### Goal
Swap each "fill" in the listing below for "shading" and write out all the lines again, with everything else left as it is.

--- begin ---

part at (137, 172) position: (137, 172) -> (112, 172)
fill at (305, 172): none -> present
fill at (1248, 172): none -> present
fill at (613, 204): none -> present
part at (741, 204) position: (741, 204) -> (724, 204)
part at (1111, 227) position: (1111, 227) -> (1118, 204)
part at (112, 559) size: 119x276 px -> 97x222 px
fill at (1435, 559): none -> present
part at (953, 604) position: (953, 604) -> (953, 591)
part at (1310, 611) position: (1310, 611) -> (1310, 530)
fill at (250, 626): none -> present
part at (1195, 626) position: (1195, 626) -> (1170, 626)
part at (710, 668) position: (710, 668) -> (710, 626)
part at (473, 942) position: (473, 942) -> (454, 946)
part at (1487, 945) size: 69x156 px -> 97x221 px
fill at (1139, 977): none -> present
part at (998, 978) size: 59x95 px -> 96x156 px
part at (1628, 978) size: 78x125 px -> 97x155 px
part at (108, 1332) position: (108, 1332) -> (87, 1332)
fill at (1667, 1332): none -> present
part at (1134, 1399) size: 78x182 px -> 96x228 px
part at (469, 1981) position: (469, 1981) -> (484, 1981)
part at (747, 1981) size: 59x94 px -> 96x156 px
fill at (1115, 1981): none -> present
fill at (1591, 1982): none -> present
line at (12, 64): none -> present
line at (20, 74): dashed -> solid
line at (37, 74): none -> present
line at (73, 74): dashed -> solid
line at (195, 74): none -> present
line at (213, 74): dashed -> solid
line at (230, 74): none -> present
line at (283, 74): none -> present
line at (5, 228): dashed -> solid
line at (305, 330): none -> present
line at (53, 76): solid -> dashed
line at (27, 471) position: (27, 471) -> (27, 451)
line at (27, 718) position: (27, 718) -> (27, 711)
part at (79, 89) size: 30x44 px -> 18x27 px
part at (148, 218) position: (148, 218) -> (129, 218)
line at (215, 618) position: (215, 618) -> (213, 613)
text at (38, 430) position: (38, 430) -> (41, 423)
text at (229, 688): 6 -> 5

--- end ---

### Output of the task
part at (137, 172) position: (137, 172) -> (112, 172)
shading at (305, 172): none -> present
shading at (1248, 172): none -> present
shading at (613, 204): none -> present
part at (741, 204) position: (741, 204) -> (724, 204)
part at (1111, 227) position: (1111, 227) -> (1118, 204)
part at (112, 559) size: 119x276 px -> 97x222 px
shading at (1435, 559): none -> present
part at (953, 604) position: (953, 604) -> (953, 591)
part at (1310, 611) position: (1310, 611) -> (1310, 530)
shading at (250, 626): none -> present
part at (1195, 626) position: (1195, 626) -> (1170, 626)
part at (710, 668) position: (710, 668) -> (710, 626)
part at (473, 942) position: (473, 942) -> (454, 946)
part at (1487, 945) size: 69x156 px -> 97x221 px
shading at (1139, 977): none -> present
part at (998, 978) size: 59x95 px -> 96x156 px
part at (1628, 978) size: 78x125 px -> 97x155 px
part at (108, 1332) position: (108, 1332) -> (87, 1332)
shading at (1667, 1332): none -> present
part at (1134, 1399) size: 78x182 px -> 96x228 px
part at (469, 1981) position: (469, 1981) -> (484, 1981)
part at (747, 1981) size: 59x94 px -> 96x156 px
shading at (1115, 1981): none -> present
shading at (1591, 1982): none -> present
line at (12, 64): none -> present
line at (20, 74): dashed -> solid
line at (37, 74): none -> present
line at (73, 74): dashed -> solid
line at (195, 74): none -> present
line at (213, 74): dashed -> solid
line at (230, 74): none -> present
line at (283, 74): none -> present
line at (5, 228): dashed -> solid
line at (305, 330): none -> present
line at (53, 76): solid -> dashed
line at (27, 471) position: (27, 471) -> (27, 451)
line at (27, 718) position: (27, 718) -> (27, 711)
part at (79, 89) size: 30x44 px -> 18x27 px
part at (148, 218) position: (148, 218) -> (129, 218)
line at (215, 618) position: (215, 618) -> (213, 613)
text at (38, 430) position: (38, 430) -> (41, 423)
text at (229, 688): 6 -> 5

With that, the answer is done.